Run after dry-run confirms the install plan.

Introduction

PowerJob is a distributed job scheduling middleware for Java that goes beyond simple cron triggers. It supports workflow DAGs, MapReduce-style distributed computing, and multiple execution modes, all managed through a clean web console.

What PowerJob Does

  • Schedules tasks using cron, fixed-rate, fixed-delay, or API-triggered execution
  • Runs jobs across a cluster with automatic worker discovery and failover
  • Supports MapReduce and broadcast execution modes for parallel processing
  • Provides a workflow engine for building multi-step DAG pipelines
  • Includes a web console for job management, log viewing, and execution history

Architecture Overview

PowerJob consists of a server (powerjob-server) and workers (powerjob-worker). The server stores job metadata in a relational database, handles scheduling via a time-wheel algorithm, and dispatches tasks to workers over HTTP or Akka. Workers register with the server on startup and report heartbeats. For MapReduce jobs, the server coordinates task splitting and result aggregation across worker nodes.
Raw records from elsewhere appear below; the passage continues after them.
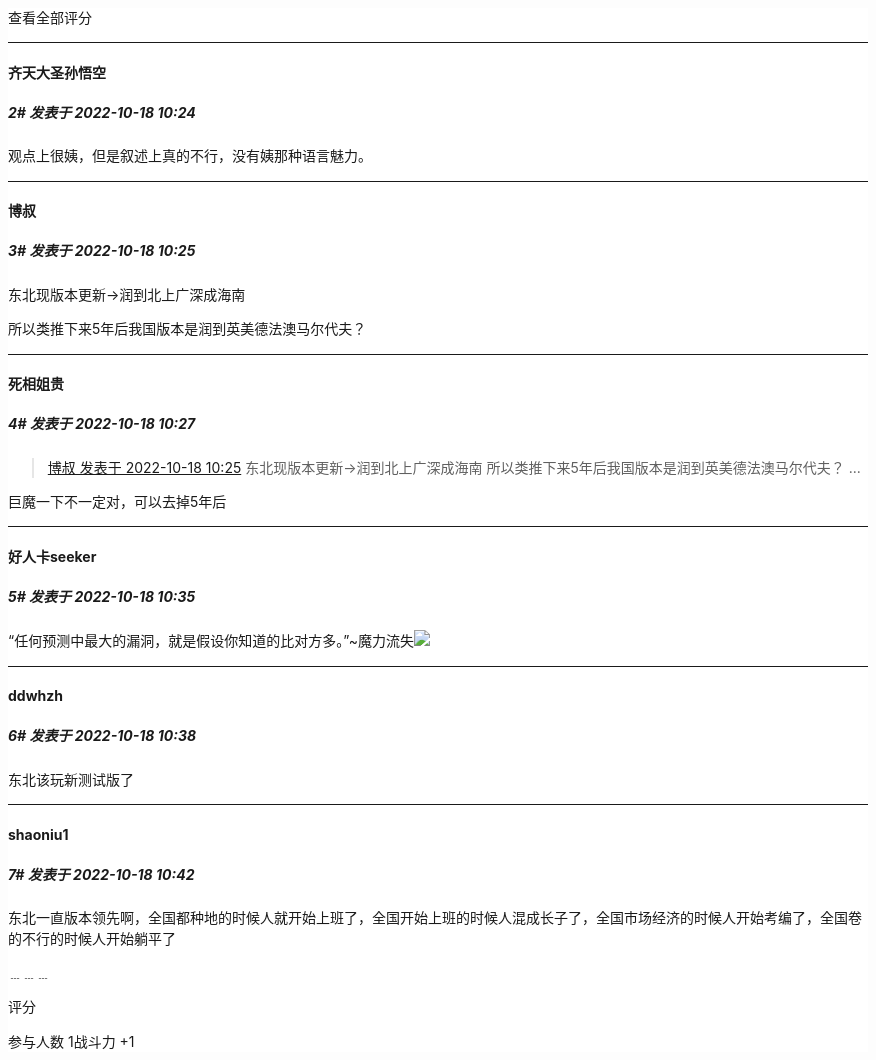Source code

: 查看全部评分

*****

####  齐天大圣孙悟空  
##### 2#       发表于 2022-10-18 10:24

观点上很姨，但是叙述上真的不行，没有姨那种语言魅力。

*****

####  博叔  
##### 3#       发表于 2022-10-18 10:25

东北现版本更新→润到北上广深成海南

所以类推下来5年后我国版本是润到英美德法澳马尔代夫？

*****

####  死相姐贵  
##### 4#       发表于 2022-10-18 10:27

<blockquote><a href="httphttps://bbs.saraba1st.com/2b/forum.php?mod=redirect&amp;goto=findpost&amp;pid=57967161&amp;ptid=2100247" target="_blank">博叔 发表于 2022-10-18 10:25</a>
 东北现版本更新→润到北上广深成海南 所以类推下来5年后我国版本是润到英美德法澳马尔代夫？ ...</blockquote>
巨魔一下不一定对，可以去掉5年后

*****

####  好人卡seeker  
##### 5#       发表于 2022-10-18 10:35

“任何预测中最大的漏洞，就是假设你知道的比对方多。”~魔力流失<img src="https://static.saraba1st.com/image/smiley/face2017/076.png" referrerpolicy="no-referrer">

*****

####  ddwhzh  
##### 6#       发表于 2022-10-18 10:38

东北该玩新测试版了

*****

####  shaoniu1  
##### 7#       发表于 2022-10-18 10:42

东北一直版本领先啊，全国都种地的时候人就开始上班了，全国开始上班的时候人混成长子了，全国市场经济的时候人开始考编了，全国卷的不行的时候人开始躺平了

﹍﹍﹍

评分

 参与人数 1战斗力 +1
Self-Hosting & Configuration

  • Deploy powerjob-server as a Spring Boot application backed by MySQL or PostgreSQL
  • Add the powerjob-worker-spring-boot-starter to your application
  • Configure powerjob.worker.server-address to point to your server cluster
  • Access the web console at the server's HTTP port for job creation and monitoring
  • Server supports H2 for development and MySQL/PostgreSQL for production

Key Features

  • Multiple execution modes: standalone, broadcast, MapReduce, and Map
  • Workflow engine for chaining jobs into directed acyclic graphs
  • Built-in log collection and real-time log streaming in the console
  • Automatic failover with configurable retry policies per job
  • Container deployment mode for running jobs in isolated environments

Comparison with Similar Tools

  • XXL-JOB — simpler scheduler with executor groups; PowerJob adds MapReduce computing and workflow DAGs
  • Quartz — in-process job scheduler; PowerJob provides distributed coordination and a management console
  • Apache Airflow — Python-based DAG orchestrator; PowerJob is Java-native with lower operational overhead
  • Elastic-Job — ShardingSphere ecosystem; PowerJob offers a more modern console and richer execution modes

FAQ

Q: How does PowerJob differ from XXL-JOB? A: PowerJob adds distributed computing (MapReduce/Map), workflow DAGs, and container-based execution that XXL-JOB does not provide.

Q: Can I run PowerJob server in high availability mode? A: Yes. Deploy multiple server instances pointed at the same database; they coordinate via database-level locking.

Q: What languages can workers be written in? A: The primary SDK is Java/Spring Boot. Community-maintained agents exist for Go and Python.

Q: Does it support dynamic sharding? A: Yes. MapReduce and Map execution modes automatically distribute sub-tasks across available workers.